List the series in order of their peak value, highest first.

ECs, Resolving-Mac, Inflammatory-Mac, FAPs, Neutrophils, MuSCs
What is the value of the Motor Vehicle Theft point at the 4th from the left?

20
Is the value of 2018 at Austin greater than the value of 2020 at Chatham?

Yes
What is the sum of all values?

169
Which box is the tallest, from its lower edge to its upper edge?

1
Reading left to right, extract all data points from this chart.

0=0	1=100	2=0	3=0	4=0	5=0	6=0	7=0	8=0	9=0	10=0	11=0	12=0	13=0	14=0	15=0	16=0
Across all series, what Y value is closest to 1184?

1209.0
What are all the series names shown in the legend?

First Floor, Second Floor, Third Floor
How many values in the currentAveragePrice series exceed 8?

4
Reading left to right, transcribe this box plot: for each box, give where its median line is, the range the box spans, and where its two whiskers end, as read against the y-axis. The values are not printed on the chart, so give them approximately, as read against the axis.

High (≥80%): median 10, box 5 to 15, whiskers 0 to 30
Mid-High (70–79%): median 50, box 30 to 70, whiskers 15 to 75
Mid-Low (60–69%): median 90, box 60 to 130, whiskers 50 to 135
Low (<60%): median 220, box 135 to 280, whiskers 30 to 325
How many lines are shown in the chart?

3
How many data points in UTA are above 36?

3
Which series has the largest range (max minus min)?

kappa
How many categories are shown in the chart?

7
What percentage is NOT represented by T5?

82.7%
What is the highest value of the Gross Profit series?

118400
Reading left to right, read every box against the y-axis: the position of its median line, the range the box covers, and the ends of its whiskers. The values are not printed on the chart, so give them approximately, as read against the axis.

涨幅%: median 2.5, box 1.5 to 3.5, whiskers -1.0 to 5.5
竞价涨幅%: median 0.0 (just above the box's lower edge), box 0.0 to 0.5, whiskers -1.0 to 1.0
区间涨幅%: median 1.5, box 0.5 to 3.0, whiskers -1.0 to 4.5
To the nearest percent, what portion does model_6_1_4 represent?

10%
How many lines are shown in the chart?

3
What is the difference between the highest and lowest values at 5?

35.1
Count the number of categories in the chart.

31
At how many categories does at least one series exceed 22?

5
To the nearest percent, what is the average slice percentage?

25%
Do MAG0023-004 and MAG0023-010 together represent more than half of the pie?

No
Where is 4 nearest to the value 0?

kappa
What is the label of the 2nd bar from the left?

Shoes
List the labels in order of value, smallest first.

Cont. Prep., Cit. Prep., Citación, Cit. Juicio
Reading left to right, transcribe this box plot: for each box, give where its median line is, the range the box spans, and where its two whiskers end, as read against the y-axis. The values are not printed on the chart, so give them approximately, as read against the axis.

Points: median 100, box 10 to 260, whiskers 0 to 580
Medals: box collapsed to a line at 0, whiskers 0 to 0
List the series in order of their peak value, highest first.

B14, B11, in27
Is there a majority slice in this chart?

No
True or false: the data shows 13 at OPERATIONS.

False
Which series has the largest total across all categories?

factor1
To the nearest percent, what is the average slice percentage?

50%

* Task statement *
How many lines of the material above contain the word "from"? Reply with the number alone.

* Reply *
4